Two representative cases from the large-error subset are shown with the display used to visually evaluate localization quality. Yellow circles highlight the regions that contain the NA electrode localization. Top row: a distantly-spaced EA. Bottom row: a closely-spaced EA. The Left and right images in each row represent results obtained with one of the methods; the method that is used for each is not disclosed to the evaluator.

Before performing the expert evaluation, we calculate the maximum P2PE between the results from the previous SOTA and the proposed methods. For cases with maximum P2PE larger than 0.3 mm (we refer to them as the large-error subset), there is a high probability that at least one of the methods generates NA results. For cases with maximum P2PE smaller than 0.3 mm (we refer to them as the small-error subset), we presume that the probability of NA results is relatively small. To limit the demand on the experts’ time, we ask three experts (R1, R2, and R3) to rate the large error subset (164 cases) and only one expert (R1) to rate the small error subset (397 cases).
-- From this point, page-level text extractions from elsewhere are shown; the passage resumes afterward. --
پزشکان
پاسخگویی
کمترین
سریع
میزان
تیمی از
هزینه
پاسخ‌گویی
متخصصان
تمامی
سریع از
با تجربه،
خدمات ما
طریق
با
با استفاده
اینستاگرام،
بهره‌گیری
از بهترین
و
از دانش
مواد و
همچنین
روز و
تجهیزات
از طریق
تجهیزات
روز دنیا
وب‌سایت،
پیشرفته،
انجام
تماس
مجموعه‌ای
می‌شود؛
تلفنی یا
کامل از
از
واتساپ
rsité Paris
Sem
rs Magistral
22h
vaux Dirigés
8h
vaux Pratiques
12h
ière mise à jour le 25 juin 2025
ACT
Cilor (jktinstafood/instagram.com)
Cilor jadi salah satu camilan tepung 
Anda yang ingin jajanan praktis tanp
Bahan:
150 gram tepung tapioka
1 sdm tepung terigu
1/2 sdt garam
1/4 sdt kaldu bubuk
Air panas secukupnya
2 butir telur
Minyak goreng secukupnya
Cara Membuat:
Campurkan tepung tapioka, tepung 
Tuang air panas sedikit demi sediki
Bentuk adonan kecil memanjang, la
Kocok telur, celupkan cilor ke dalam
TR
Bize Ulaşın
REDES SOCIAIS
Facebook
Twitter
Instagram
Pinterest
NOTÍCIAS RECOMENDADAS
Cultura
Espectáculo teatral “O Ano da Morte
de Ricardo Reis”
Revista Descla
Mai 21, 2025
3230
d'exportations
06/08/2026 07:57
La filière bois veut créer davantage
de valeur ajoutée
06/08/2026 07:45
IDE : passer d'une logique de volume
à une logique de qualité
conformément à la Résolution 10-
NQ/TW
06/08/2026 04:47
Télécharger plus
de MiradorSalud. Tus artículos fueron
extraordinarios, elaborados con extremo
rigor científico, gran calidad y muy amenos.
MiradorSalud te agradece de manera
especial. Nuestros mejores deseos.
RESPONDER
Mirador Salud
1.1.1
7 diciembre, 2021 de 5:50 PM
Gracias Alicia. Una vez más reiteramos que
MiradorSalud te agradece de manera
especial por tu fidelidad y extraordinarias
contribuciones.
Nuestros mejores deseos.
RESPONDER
The expert evaluation results are shown as radar plots in Fig. 3. The left figure shows the acceptance rate for the large error cases evaluated by raters R1, R2, and R3. Except for the cases rated by R1 that contain closely-spaced EAs in CBCT (“R1-CBCT-Closely”), the localization results generated by the proposed method have a substantially higher acceptance rate than the previous SOTA methods ([8] for closely-spaced and [12] for distantly-spaced). For the cases in which both methods are acceptable, the average preference rates across the three raters are: 20.2% for “SOTA preferred”, 30.3% for “Proposed preferred”, and 49.5% for “No preference”. As can be seen in the right plot of Fig. 3, the overall acceptance rate on the whole clinical test set evaluated by R1 is 80.7% for the previous SOTA methods and 89.7% for the proposed method. It is interesting to note that although the proposed method is trained mostly on CBCT images, it still generalizes well on CT images. Figure 4 shows two representative cases from the large-error subset.

4 Conclusions

In this work, we have proposed a novel DL-based framework for cochlear implant EA localization. To the best of our knowledge, it is the first unified DL-based framework designed for localizing both distantly- and closely-spaced EAs in CT and CBCT images. Compared to the SOTA methods, the proposed framework is substantially more robust (9% less NA results) when evaluated on a large-scale clinical dataset and achieves slightly more accurate localization results on a dataset containing 27 cadaveric samples with gold standard ground truth. While it may be possible to improve our success rate further, a low percentage of NA results is unavoidable. We are thus developing quality assessment techniques to alert end users when images have poor quality and/or results are unreliable.